> **STUDY TEXT**:
Cuba–Pakistan relations
- Pakistan: Cuba

= Cuba–Pakistan relations =

Cuba–Pakistan relations refers to the bilateral relations between Cuba and Pakistan. Cuba has an embassy in Islamabad and Pakistan has an embassy in Havana. Relations between the countries strengthened after Cuba provided humanitarian assistance to the victims of the 2005 Kashmir earthquake.

==Background==
Diplomatic relations between the two countries were initially established on October 28, 1955. In 1963, Pakistan established an embassy in Cuba, with Cuba reciprocating. However, the embassy was closed in 1968 and reopened in 1980. But it was again closed in 1990 due to economic problems. From that time until 2005, the countries did not have any formal relations. It was only after the 2005 Kashmir earthquake when Cuba sent humanitarian aid to the disaster victims that the opportunities were observed to re-established the diplomatic ties. Continued diplomatic relations between the two countries is quite recent. In 2006, both Cuba and Pakistan showed willingness to strengthen bilateral relations between the two countries. President of Pakistan Pervez Musharraf and Deputy Foreign Minister of Cuba Bruno Rodríguez Parrilla held a meeting on May 24, 2006, to discuss bilateral matters. During the meeting major general Farrukhseir deputy surgeon general Pakistan Army was also present. On November 1, 2006, Cuban ambassador to Pakistan Gustavo Machin Gomez announced in a press conference that Cuba and Pakistan have had diplomatic relations for last six months and that both the nations "want to improve these relations in all fields". In April 2008, the Federal Cabinet of Pakistan approved negotiations on the agreement between Havana and Islamabad to form Pakistan-Cuba Joint Economic Commission with the goal to expand economic cooperation between the two nations. The bilateral talks were also intended to enhance cooperation in the fields of agriculture, industry, food, higher education and science and technology.

> **TASK DIRECTIONS**:
According to the Cuba–Pakistan relations article, on what date were diplomatic relations between the two countries first established? Rely only on the Cuba–Pakistan relations article for answers.

(Stored data entries)
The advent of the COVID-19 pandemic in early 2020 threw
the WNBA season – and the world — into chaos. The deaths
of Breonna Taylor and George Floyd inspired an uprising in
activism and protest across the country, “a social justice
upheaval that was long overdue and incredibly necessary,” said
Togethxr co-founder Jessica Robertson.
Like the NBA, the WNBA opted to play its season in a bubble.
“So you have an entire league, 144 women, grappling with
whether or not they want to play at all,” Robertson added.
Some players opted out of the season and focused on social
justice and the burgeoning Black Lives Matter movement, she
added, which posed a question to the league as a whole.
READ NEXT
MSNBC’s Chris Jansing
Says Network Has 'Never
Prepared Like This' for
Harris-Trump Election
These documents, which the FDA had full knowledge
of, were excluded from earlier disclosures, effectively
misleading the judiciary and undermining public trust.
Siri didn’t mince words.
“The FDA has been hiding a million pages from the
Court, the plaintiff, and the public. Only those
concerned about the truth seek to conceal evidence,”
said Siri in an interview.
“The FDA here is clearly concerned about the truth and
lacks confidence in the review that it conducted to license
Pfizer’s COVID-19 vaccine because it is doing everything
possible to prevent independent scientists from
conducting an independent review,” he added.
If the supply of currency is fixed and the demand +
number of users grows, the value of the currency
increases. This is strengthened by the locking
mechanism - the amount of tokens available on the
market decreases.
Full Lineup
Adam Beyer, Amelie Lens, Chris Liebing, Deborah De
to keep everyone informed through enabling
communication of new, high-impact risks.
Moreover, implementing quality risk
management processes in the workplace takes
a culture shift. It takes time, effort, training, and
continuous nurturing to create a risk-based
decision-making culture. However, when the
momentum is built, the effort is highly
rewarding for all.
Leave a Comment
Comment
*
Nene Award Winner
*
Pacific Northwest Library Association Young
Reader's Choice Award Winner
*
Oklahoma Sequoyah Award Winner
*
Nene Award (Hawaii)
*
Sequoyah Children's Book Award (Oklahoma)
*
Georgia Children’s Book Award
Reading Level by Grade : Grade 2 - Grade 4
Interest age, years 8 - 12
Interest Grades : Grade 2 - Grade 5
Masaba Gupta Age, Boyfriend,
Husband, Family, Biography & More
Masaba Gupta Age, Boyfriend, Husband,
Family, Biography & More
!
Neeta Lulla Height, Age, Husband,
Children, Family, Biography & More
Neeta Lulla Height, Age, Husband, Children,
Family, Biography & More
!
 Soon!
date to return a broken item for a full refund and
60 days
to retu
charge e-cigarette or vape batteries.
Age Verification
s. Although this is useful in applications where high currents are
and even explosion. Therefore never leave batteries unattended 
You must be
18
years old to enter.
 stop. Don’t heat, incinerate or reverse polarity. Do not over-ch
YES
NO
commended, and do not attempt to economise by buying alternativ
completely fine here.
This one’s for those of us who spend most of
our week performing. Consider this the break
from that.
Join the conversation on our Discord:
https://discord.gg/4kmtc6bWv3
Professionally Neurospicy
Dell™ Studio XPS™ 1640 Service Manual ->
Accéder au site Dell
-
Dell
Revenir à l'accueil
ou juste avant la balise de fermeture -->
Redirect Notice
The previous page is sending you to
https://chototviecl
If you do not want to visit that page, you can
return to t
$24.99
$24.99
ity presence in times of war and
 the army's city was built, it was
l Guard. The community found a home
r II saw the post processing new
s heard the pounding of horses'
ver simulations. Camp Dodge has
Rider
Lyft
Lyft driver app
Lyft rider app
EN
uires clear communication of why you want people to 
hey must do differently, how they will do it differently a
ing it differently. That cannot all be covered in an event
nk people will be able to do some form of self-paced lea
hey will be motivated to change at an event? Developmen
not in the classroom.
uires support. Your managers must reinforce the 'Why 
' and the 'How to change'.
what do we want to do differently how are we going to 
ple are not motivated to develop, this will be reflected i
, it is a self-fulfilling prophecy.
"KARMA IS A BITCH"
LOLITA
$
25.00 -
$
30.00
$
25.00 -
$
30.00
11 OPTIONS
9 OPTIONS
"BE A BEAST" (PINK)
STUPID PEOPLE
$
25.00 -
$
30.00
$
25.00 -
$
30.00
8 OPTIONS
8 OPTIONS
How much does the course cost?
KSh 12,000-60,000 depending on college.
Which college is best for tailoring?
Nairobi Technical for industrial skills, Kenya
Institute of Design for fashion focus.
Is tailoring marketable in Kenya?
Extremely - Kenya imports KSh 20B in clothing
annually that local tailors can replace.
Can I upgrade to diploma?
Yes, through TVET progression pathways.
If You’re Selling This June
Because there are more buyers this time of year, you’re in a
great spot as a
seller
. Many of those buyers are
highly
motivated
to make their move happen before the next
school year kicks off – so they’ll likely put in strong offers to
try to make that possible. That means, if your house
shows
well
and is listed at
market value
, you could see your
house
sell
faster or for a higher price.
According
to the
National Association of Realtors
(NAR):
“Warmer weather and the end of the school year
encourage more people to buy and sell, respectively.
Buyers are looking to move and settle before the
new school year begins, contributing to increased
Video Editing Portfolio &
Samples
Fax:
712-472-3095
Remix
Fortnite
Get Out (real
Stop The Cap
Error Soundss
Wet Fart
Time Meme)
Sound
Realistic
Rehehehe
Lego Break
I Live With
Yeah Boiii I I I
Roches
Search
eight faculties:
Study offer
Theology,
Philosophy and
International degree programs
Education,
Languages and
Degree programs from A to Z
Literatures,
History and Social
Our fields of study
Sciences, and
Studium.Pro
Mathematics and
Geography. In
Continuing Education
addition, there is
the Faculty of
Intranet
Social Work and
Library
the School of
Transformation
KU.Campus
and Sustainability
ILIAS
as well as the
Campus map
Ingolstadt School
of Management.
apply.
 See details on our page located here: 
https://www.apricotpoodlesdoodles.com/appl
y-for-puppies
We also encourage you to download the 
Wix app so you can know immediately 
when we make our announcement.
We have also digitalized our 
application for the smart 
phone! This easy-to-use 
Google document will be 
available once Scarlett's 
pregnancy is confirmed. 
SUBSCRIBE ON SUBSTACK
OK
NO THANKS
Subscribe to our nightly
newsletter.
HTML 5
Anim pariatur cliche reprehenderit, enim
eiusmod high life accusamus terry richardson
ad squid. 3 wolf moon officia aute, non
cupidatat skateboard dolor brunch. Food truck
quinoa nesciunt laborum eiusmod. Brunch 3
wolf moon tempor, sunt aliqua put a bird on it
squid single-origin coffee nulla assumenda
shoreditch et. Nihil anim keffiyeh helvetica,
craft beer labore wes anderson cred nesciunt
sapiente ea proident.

> **RESULT OF THIS EXERCISE**:
October 28, 1955.